Partners/resellers are companies that are licensed to resell a software application. Resellers/partners typically configure and install the product they resell, but they work within a vertical industry and have expertise in that industry, such as retail, medical, certified public accountant (CPA) firms, small industrial firms, county or city government agencies, etc. This is similar to system integrators and others, but typically, resellers do not modify or customize the product. They will develop the business and technical requirements, configure the system to those requirements, maintain the system, and provide other services around their vertical expertise.

Service bureaus are companies that originally specialized in converting paper to electronic files for day-to-day operations or one-time efforts, but today, they may provide paper-to-electronic conversion and electronic-to-electronic conversion (from one document management system to another), and many have become resellers of the software they use internally or system integrators for higher value projects. Service bureaus range from small, local shops in your immediate geographic area or may be nationwide with locations in major cities. The advantage of using a service bureau is that they will have deep experience in handling paper conversions and will understand many aspects of paper-based workflows and conversion to electronic documents. Search for “document scanning conversion services” and add in your state for local results.

There are many options open to you when seeking a document management system. Many companies go directly to a list of document management vendors that they find through an Internet search, but this won’t provide all of the vendors that may provide a solution for your needs.

In many cases, a company may have several ongoing efforts in different departments for a document management system, and these teams may not be aware of each other or all of the options available to them. If possible, prior to a “vendor search” for a document management system, first, ensure that you form a team that can collectively represent all of the departments within your company. Next, list all of the current in-house vendors that you have supplying line-of-business applications, like SAP, Workday, or Salesforce, and office business services, like Ricoh, Konica Minolta, or Sharp. Next, review each of the providers/vendors and determine if they have a document management system that could be used for your project.

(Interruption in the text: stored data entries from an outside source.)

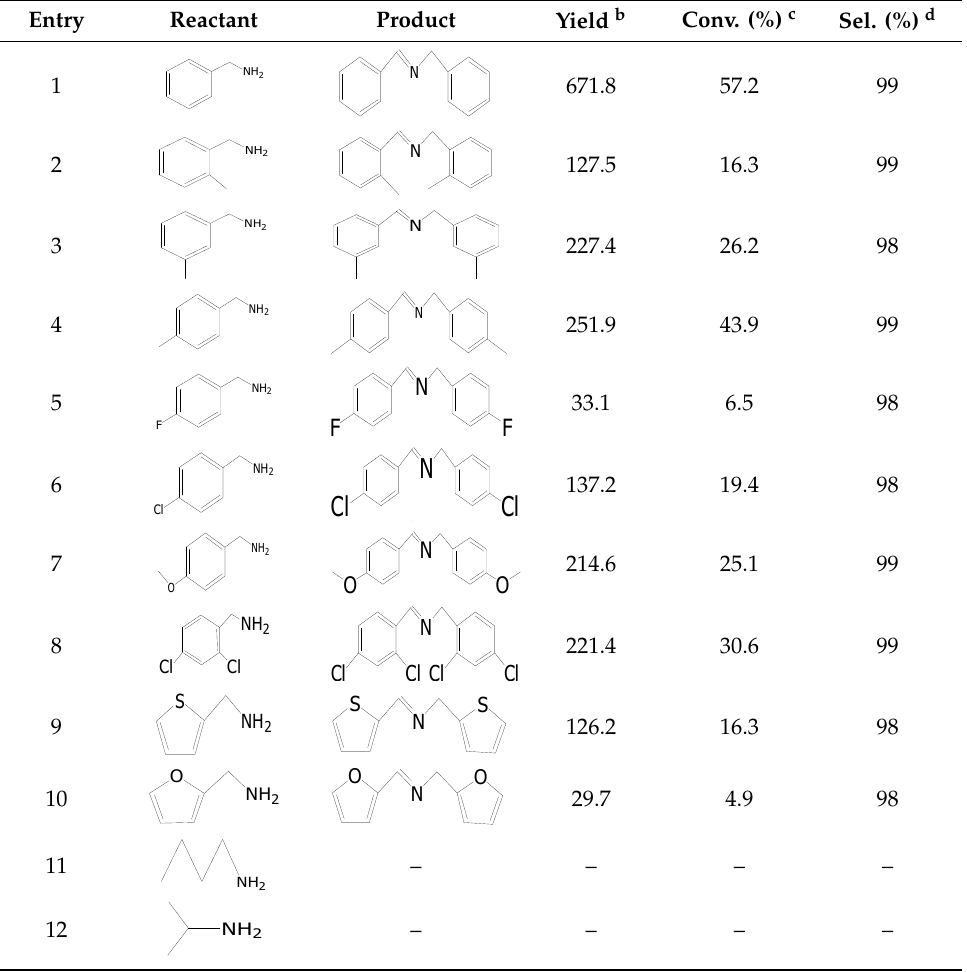
Irradiation time (h) b Figure 6. ( a ) Influence of irradiation time on conversion of benzylamine and selectivity of corresponding imine with CuW 0.7 Mo 0.3 O 4 (x = 0.7); ( b ) yields of CH 3 OH production as a function of irradiation time. Motivated by preceding results, the substrate scope of the oxidation of other amines to corresponding imines coupling with the reduction of CO 2 to CH 3 OH with photocatalytic CuW 0.7 Mo 0.3 O 4 (x = 0.7) was also carried out. Detailed results, shown in Table 3, show that the oxidative coupling reactions of the amine derivatives to their corresponding imines coupling with the formation of CH 3 OH from CO 2 could proceed well under the same conditions. However, different substrates can present great differences in the conversion of amines and the yield of CH 3 OH. Methyl-substituted benzylamines at the o -, m -, and p - positions of the benzene ring (Table 3, entries 2–4) can also be converted, but there are slight differences in the conversion process, and it can been seen from the Table 3 that their conversion rates differ vary greatly, which might to be relative to the effect of the steric hindrance. It can be ascribed to the electronic effects associated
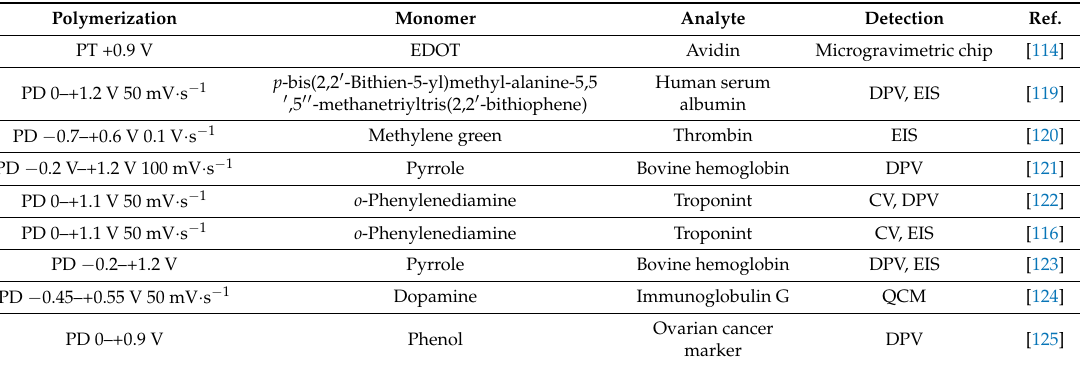
Table 1. MIPs for protein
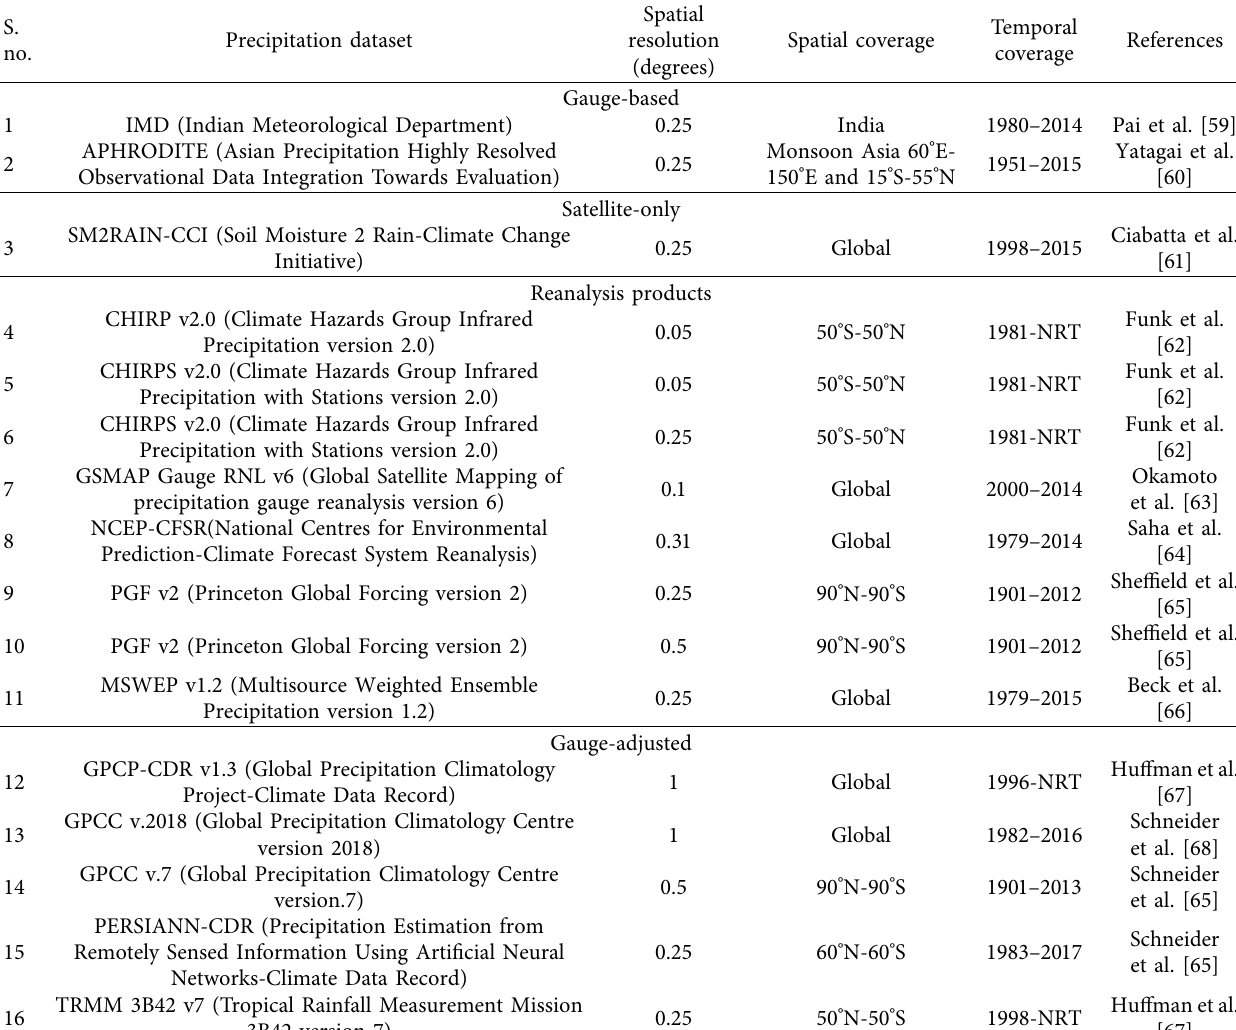
Table 1: Overview of the 16 daily (or subdaily) gridded precipitation datasets evaluated in this study. S.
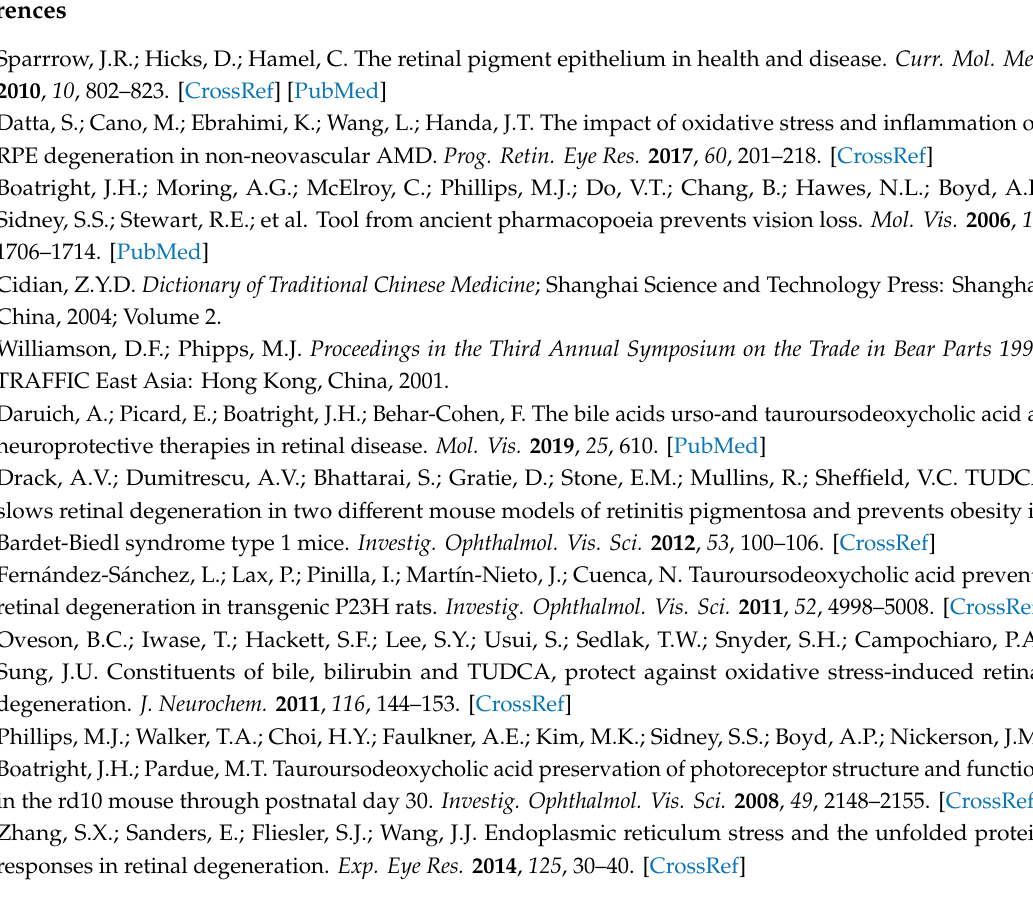
Figure S1: Protection of TUDCA against oxidative damage was mediated by NRF2. NRF expression in control, H 2 O 2 , and H 2 O 2 -plus-TUDCA-treated cells was measured by qRT-PCR, Table S1: Primers for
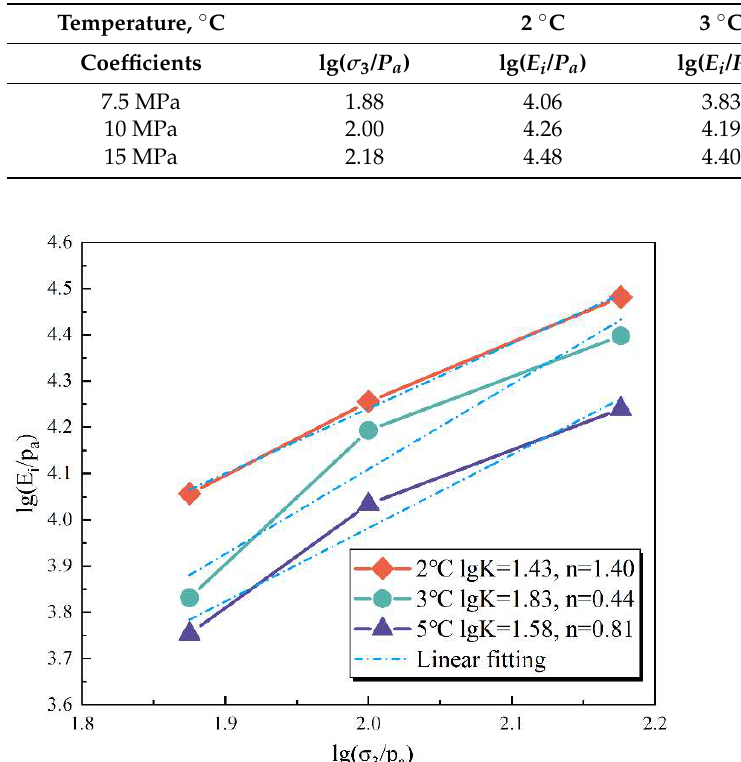
Figure 13. The linear fitting relationship between lg ( E i / P a ) and lg ( σ 3 / P a ) . In addition, the Duncan-Chang model only considers the effect of the confining pressure on the initial elastic modulus. Parameter T is introduced into the Duncan-Chang model as Equations (8) and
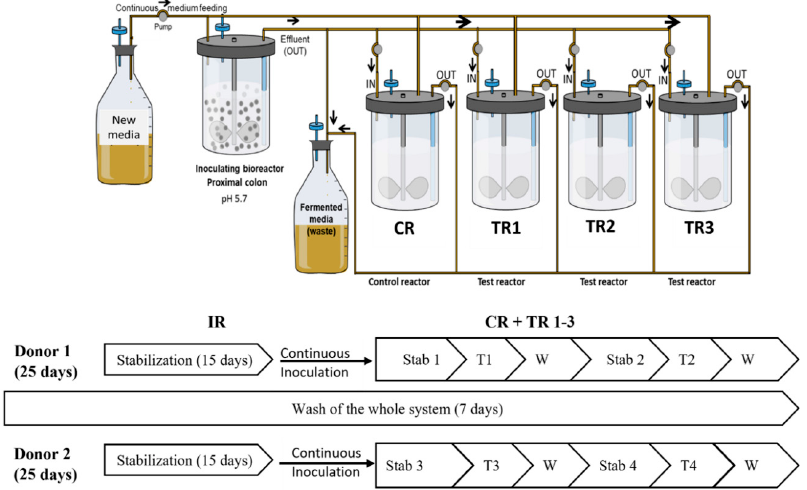
Figure 7. Experimental reactor set-up of the ex vivo fermentation model. IR: inoculum reactor, con- taining immobilized donor feces (30% v / v ); CR: control reactor; TR1-TR3: test reactors 1–3; Stab: stabilization period (2 days); T: treatment period (2 days); W: wash period (1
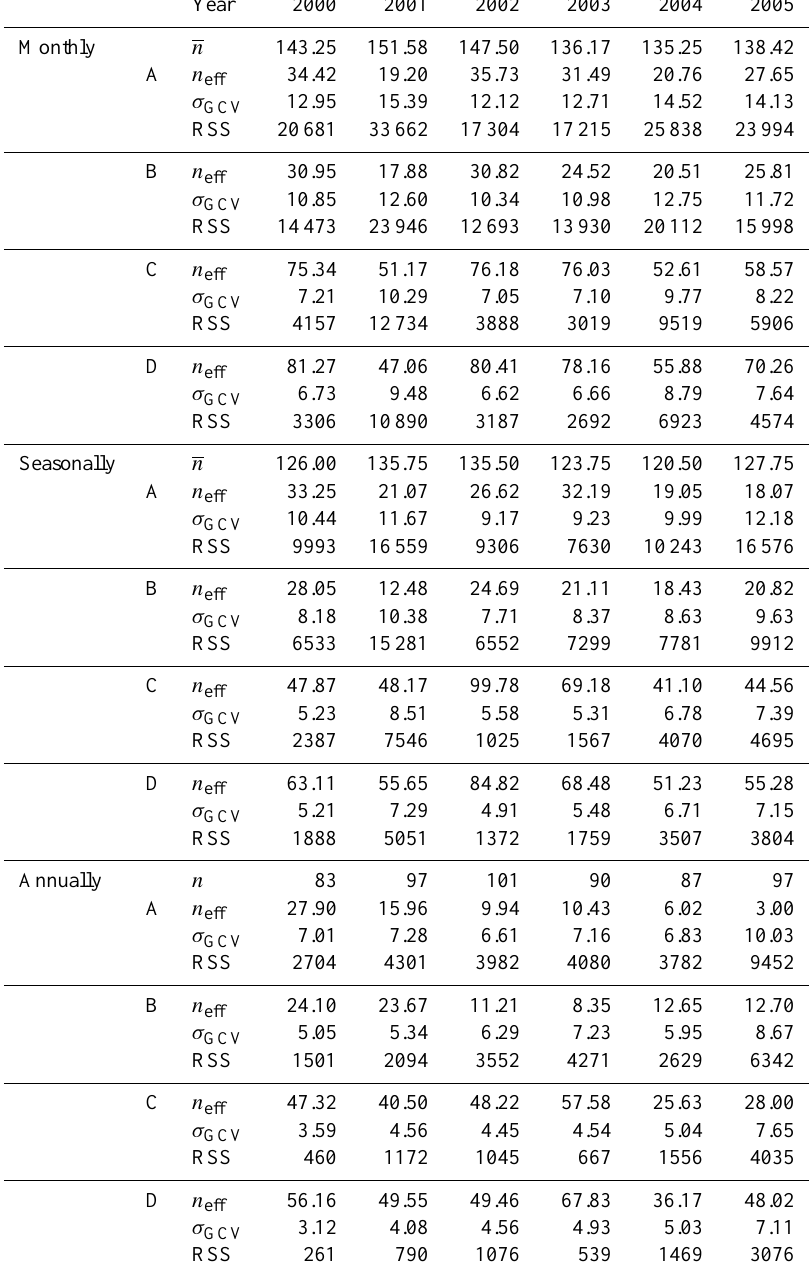
Table 4. Generalized cross-validation error ( σ GCV ) and residual sum of square (RSS) for different strategies over 2000–2005. Monthly and seasonally results are averaged over each year, and annual results are directly estimated using annual means from each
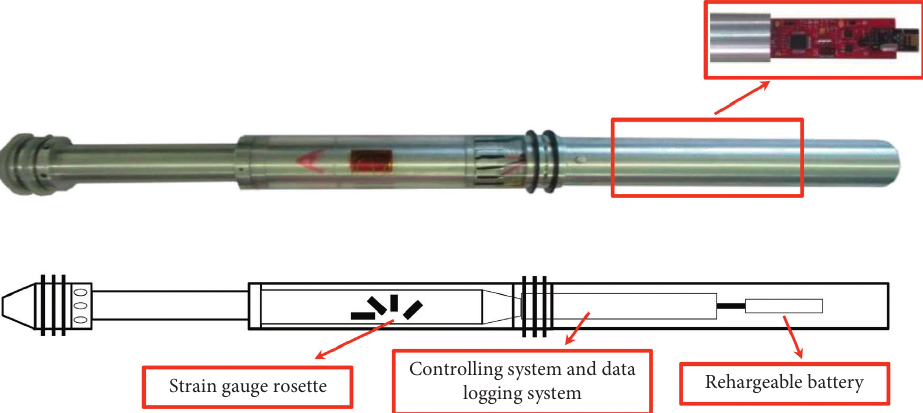
Figure 2: The used digital hollow inclusion strain gauge.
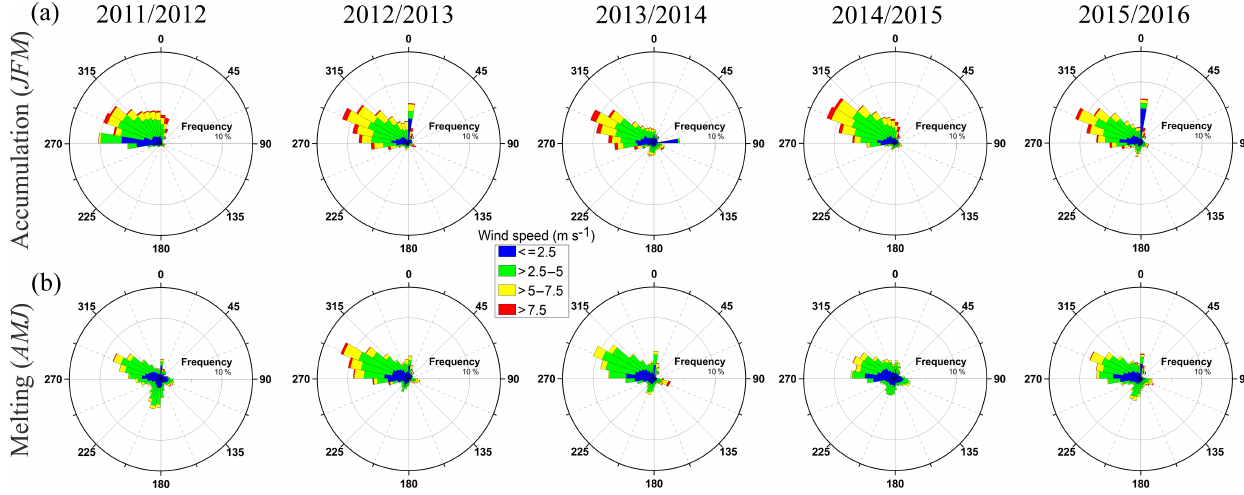
Figure 3. Wind roses showing the frequency (%) of wind speed and direction observed in the AWS for accumulation (a) and melt (b) snow seasons. Table 1. Mean and standard deviation of air temperature for the five snow seasons for the annual, accumulation and melt periods. Also shown are maximum and minimum air temperatures for each period of the snow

You may also find that departments are already using some type of cloud-based document management and that the system being used has potential to scale up to an enterprise-wide system instead of a departmental one. Furthermore, these existing systems, which are used by different departments, could be “integrated” into one.

The takeaway for this article is: Don’t be satisfied with the obvious or well-known vendors. Broaden your search and include in-house vendors you may not have thought provided document management services and products.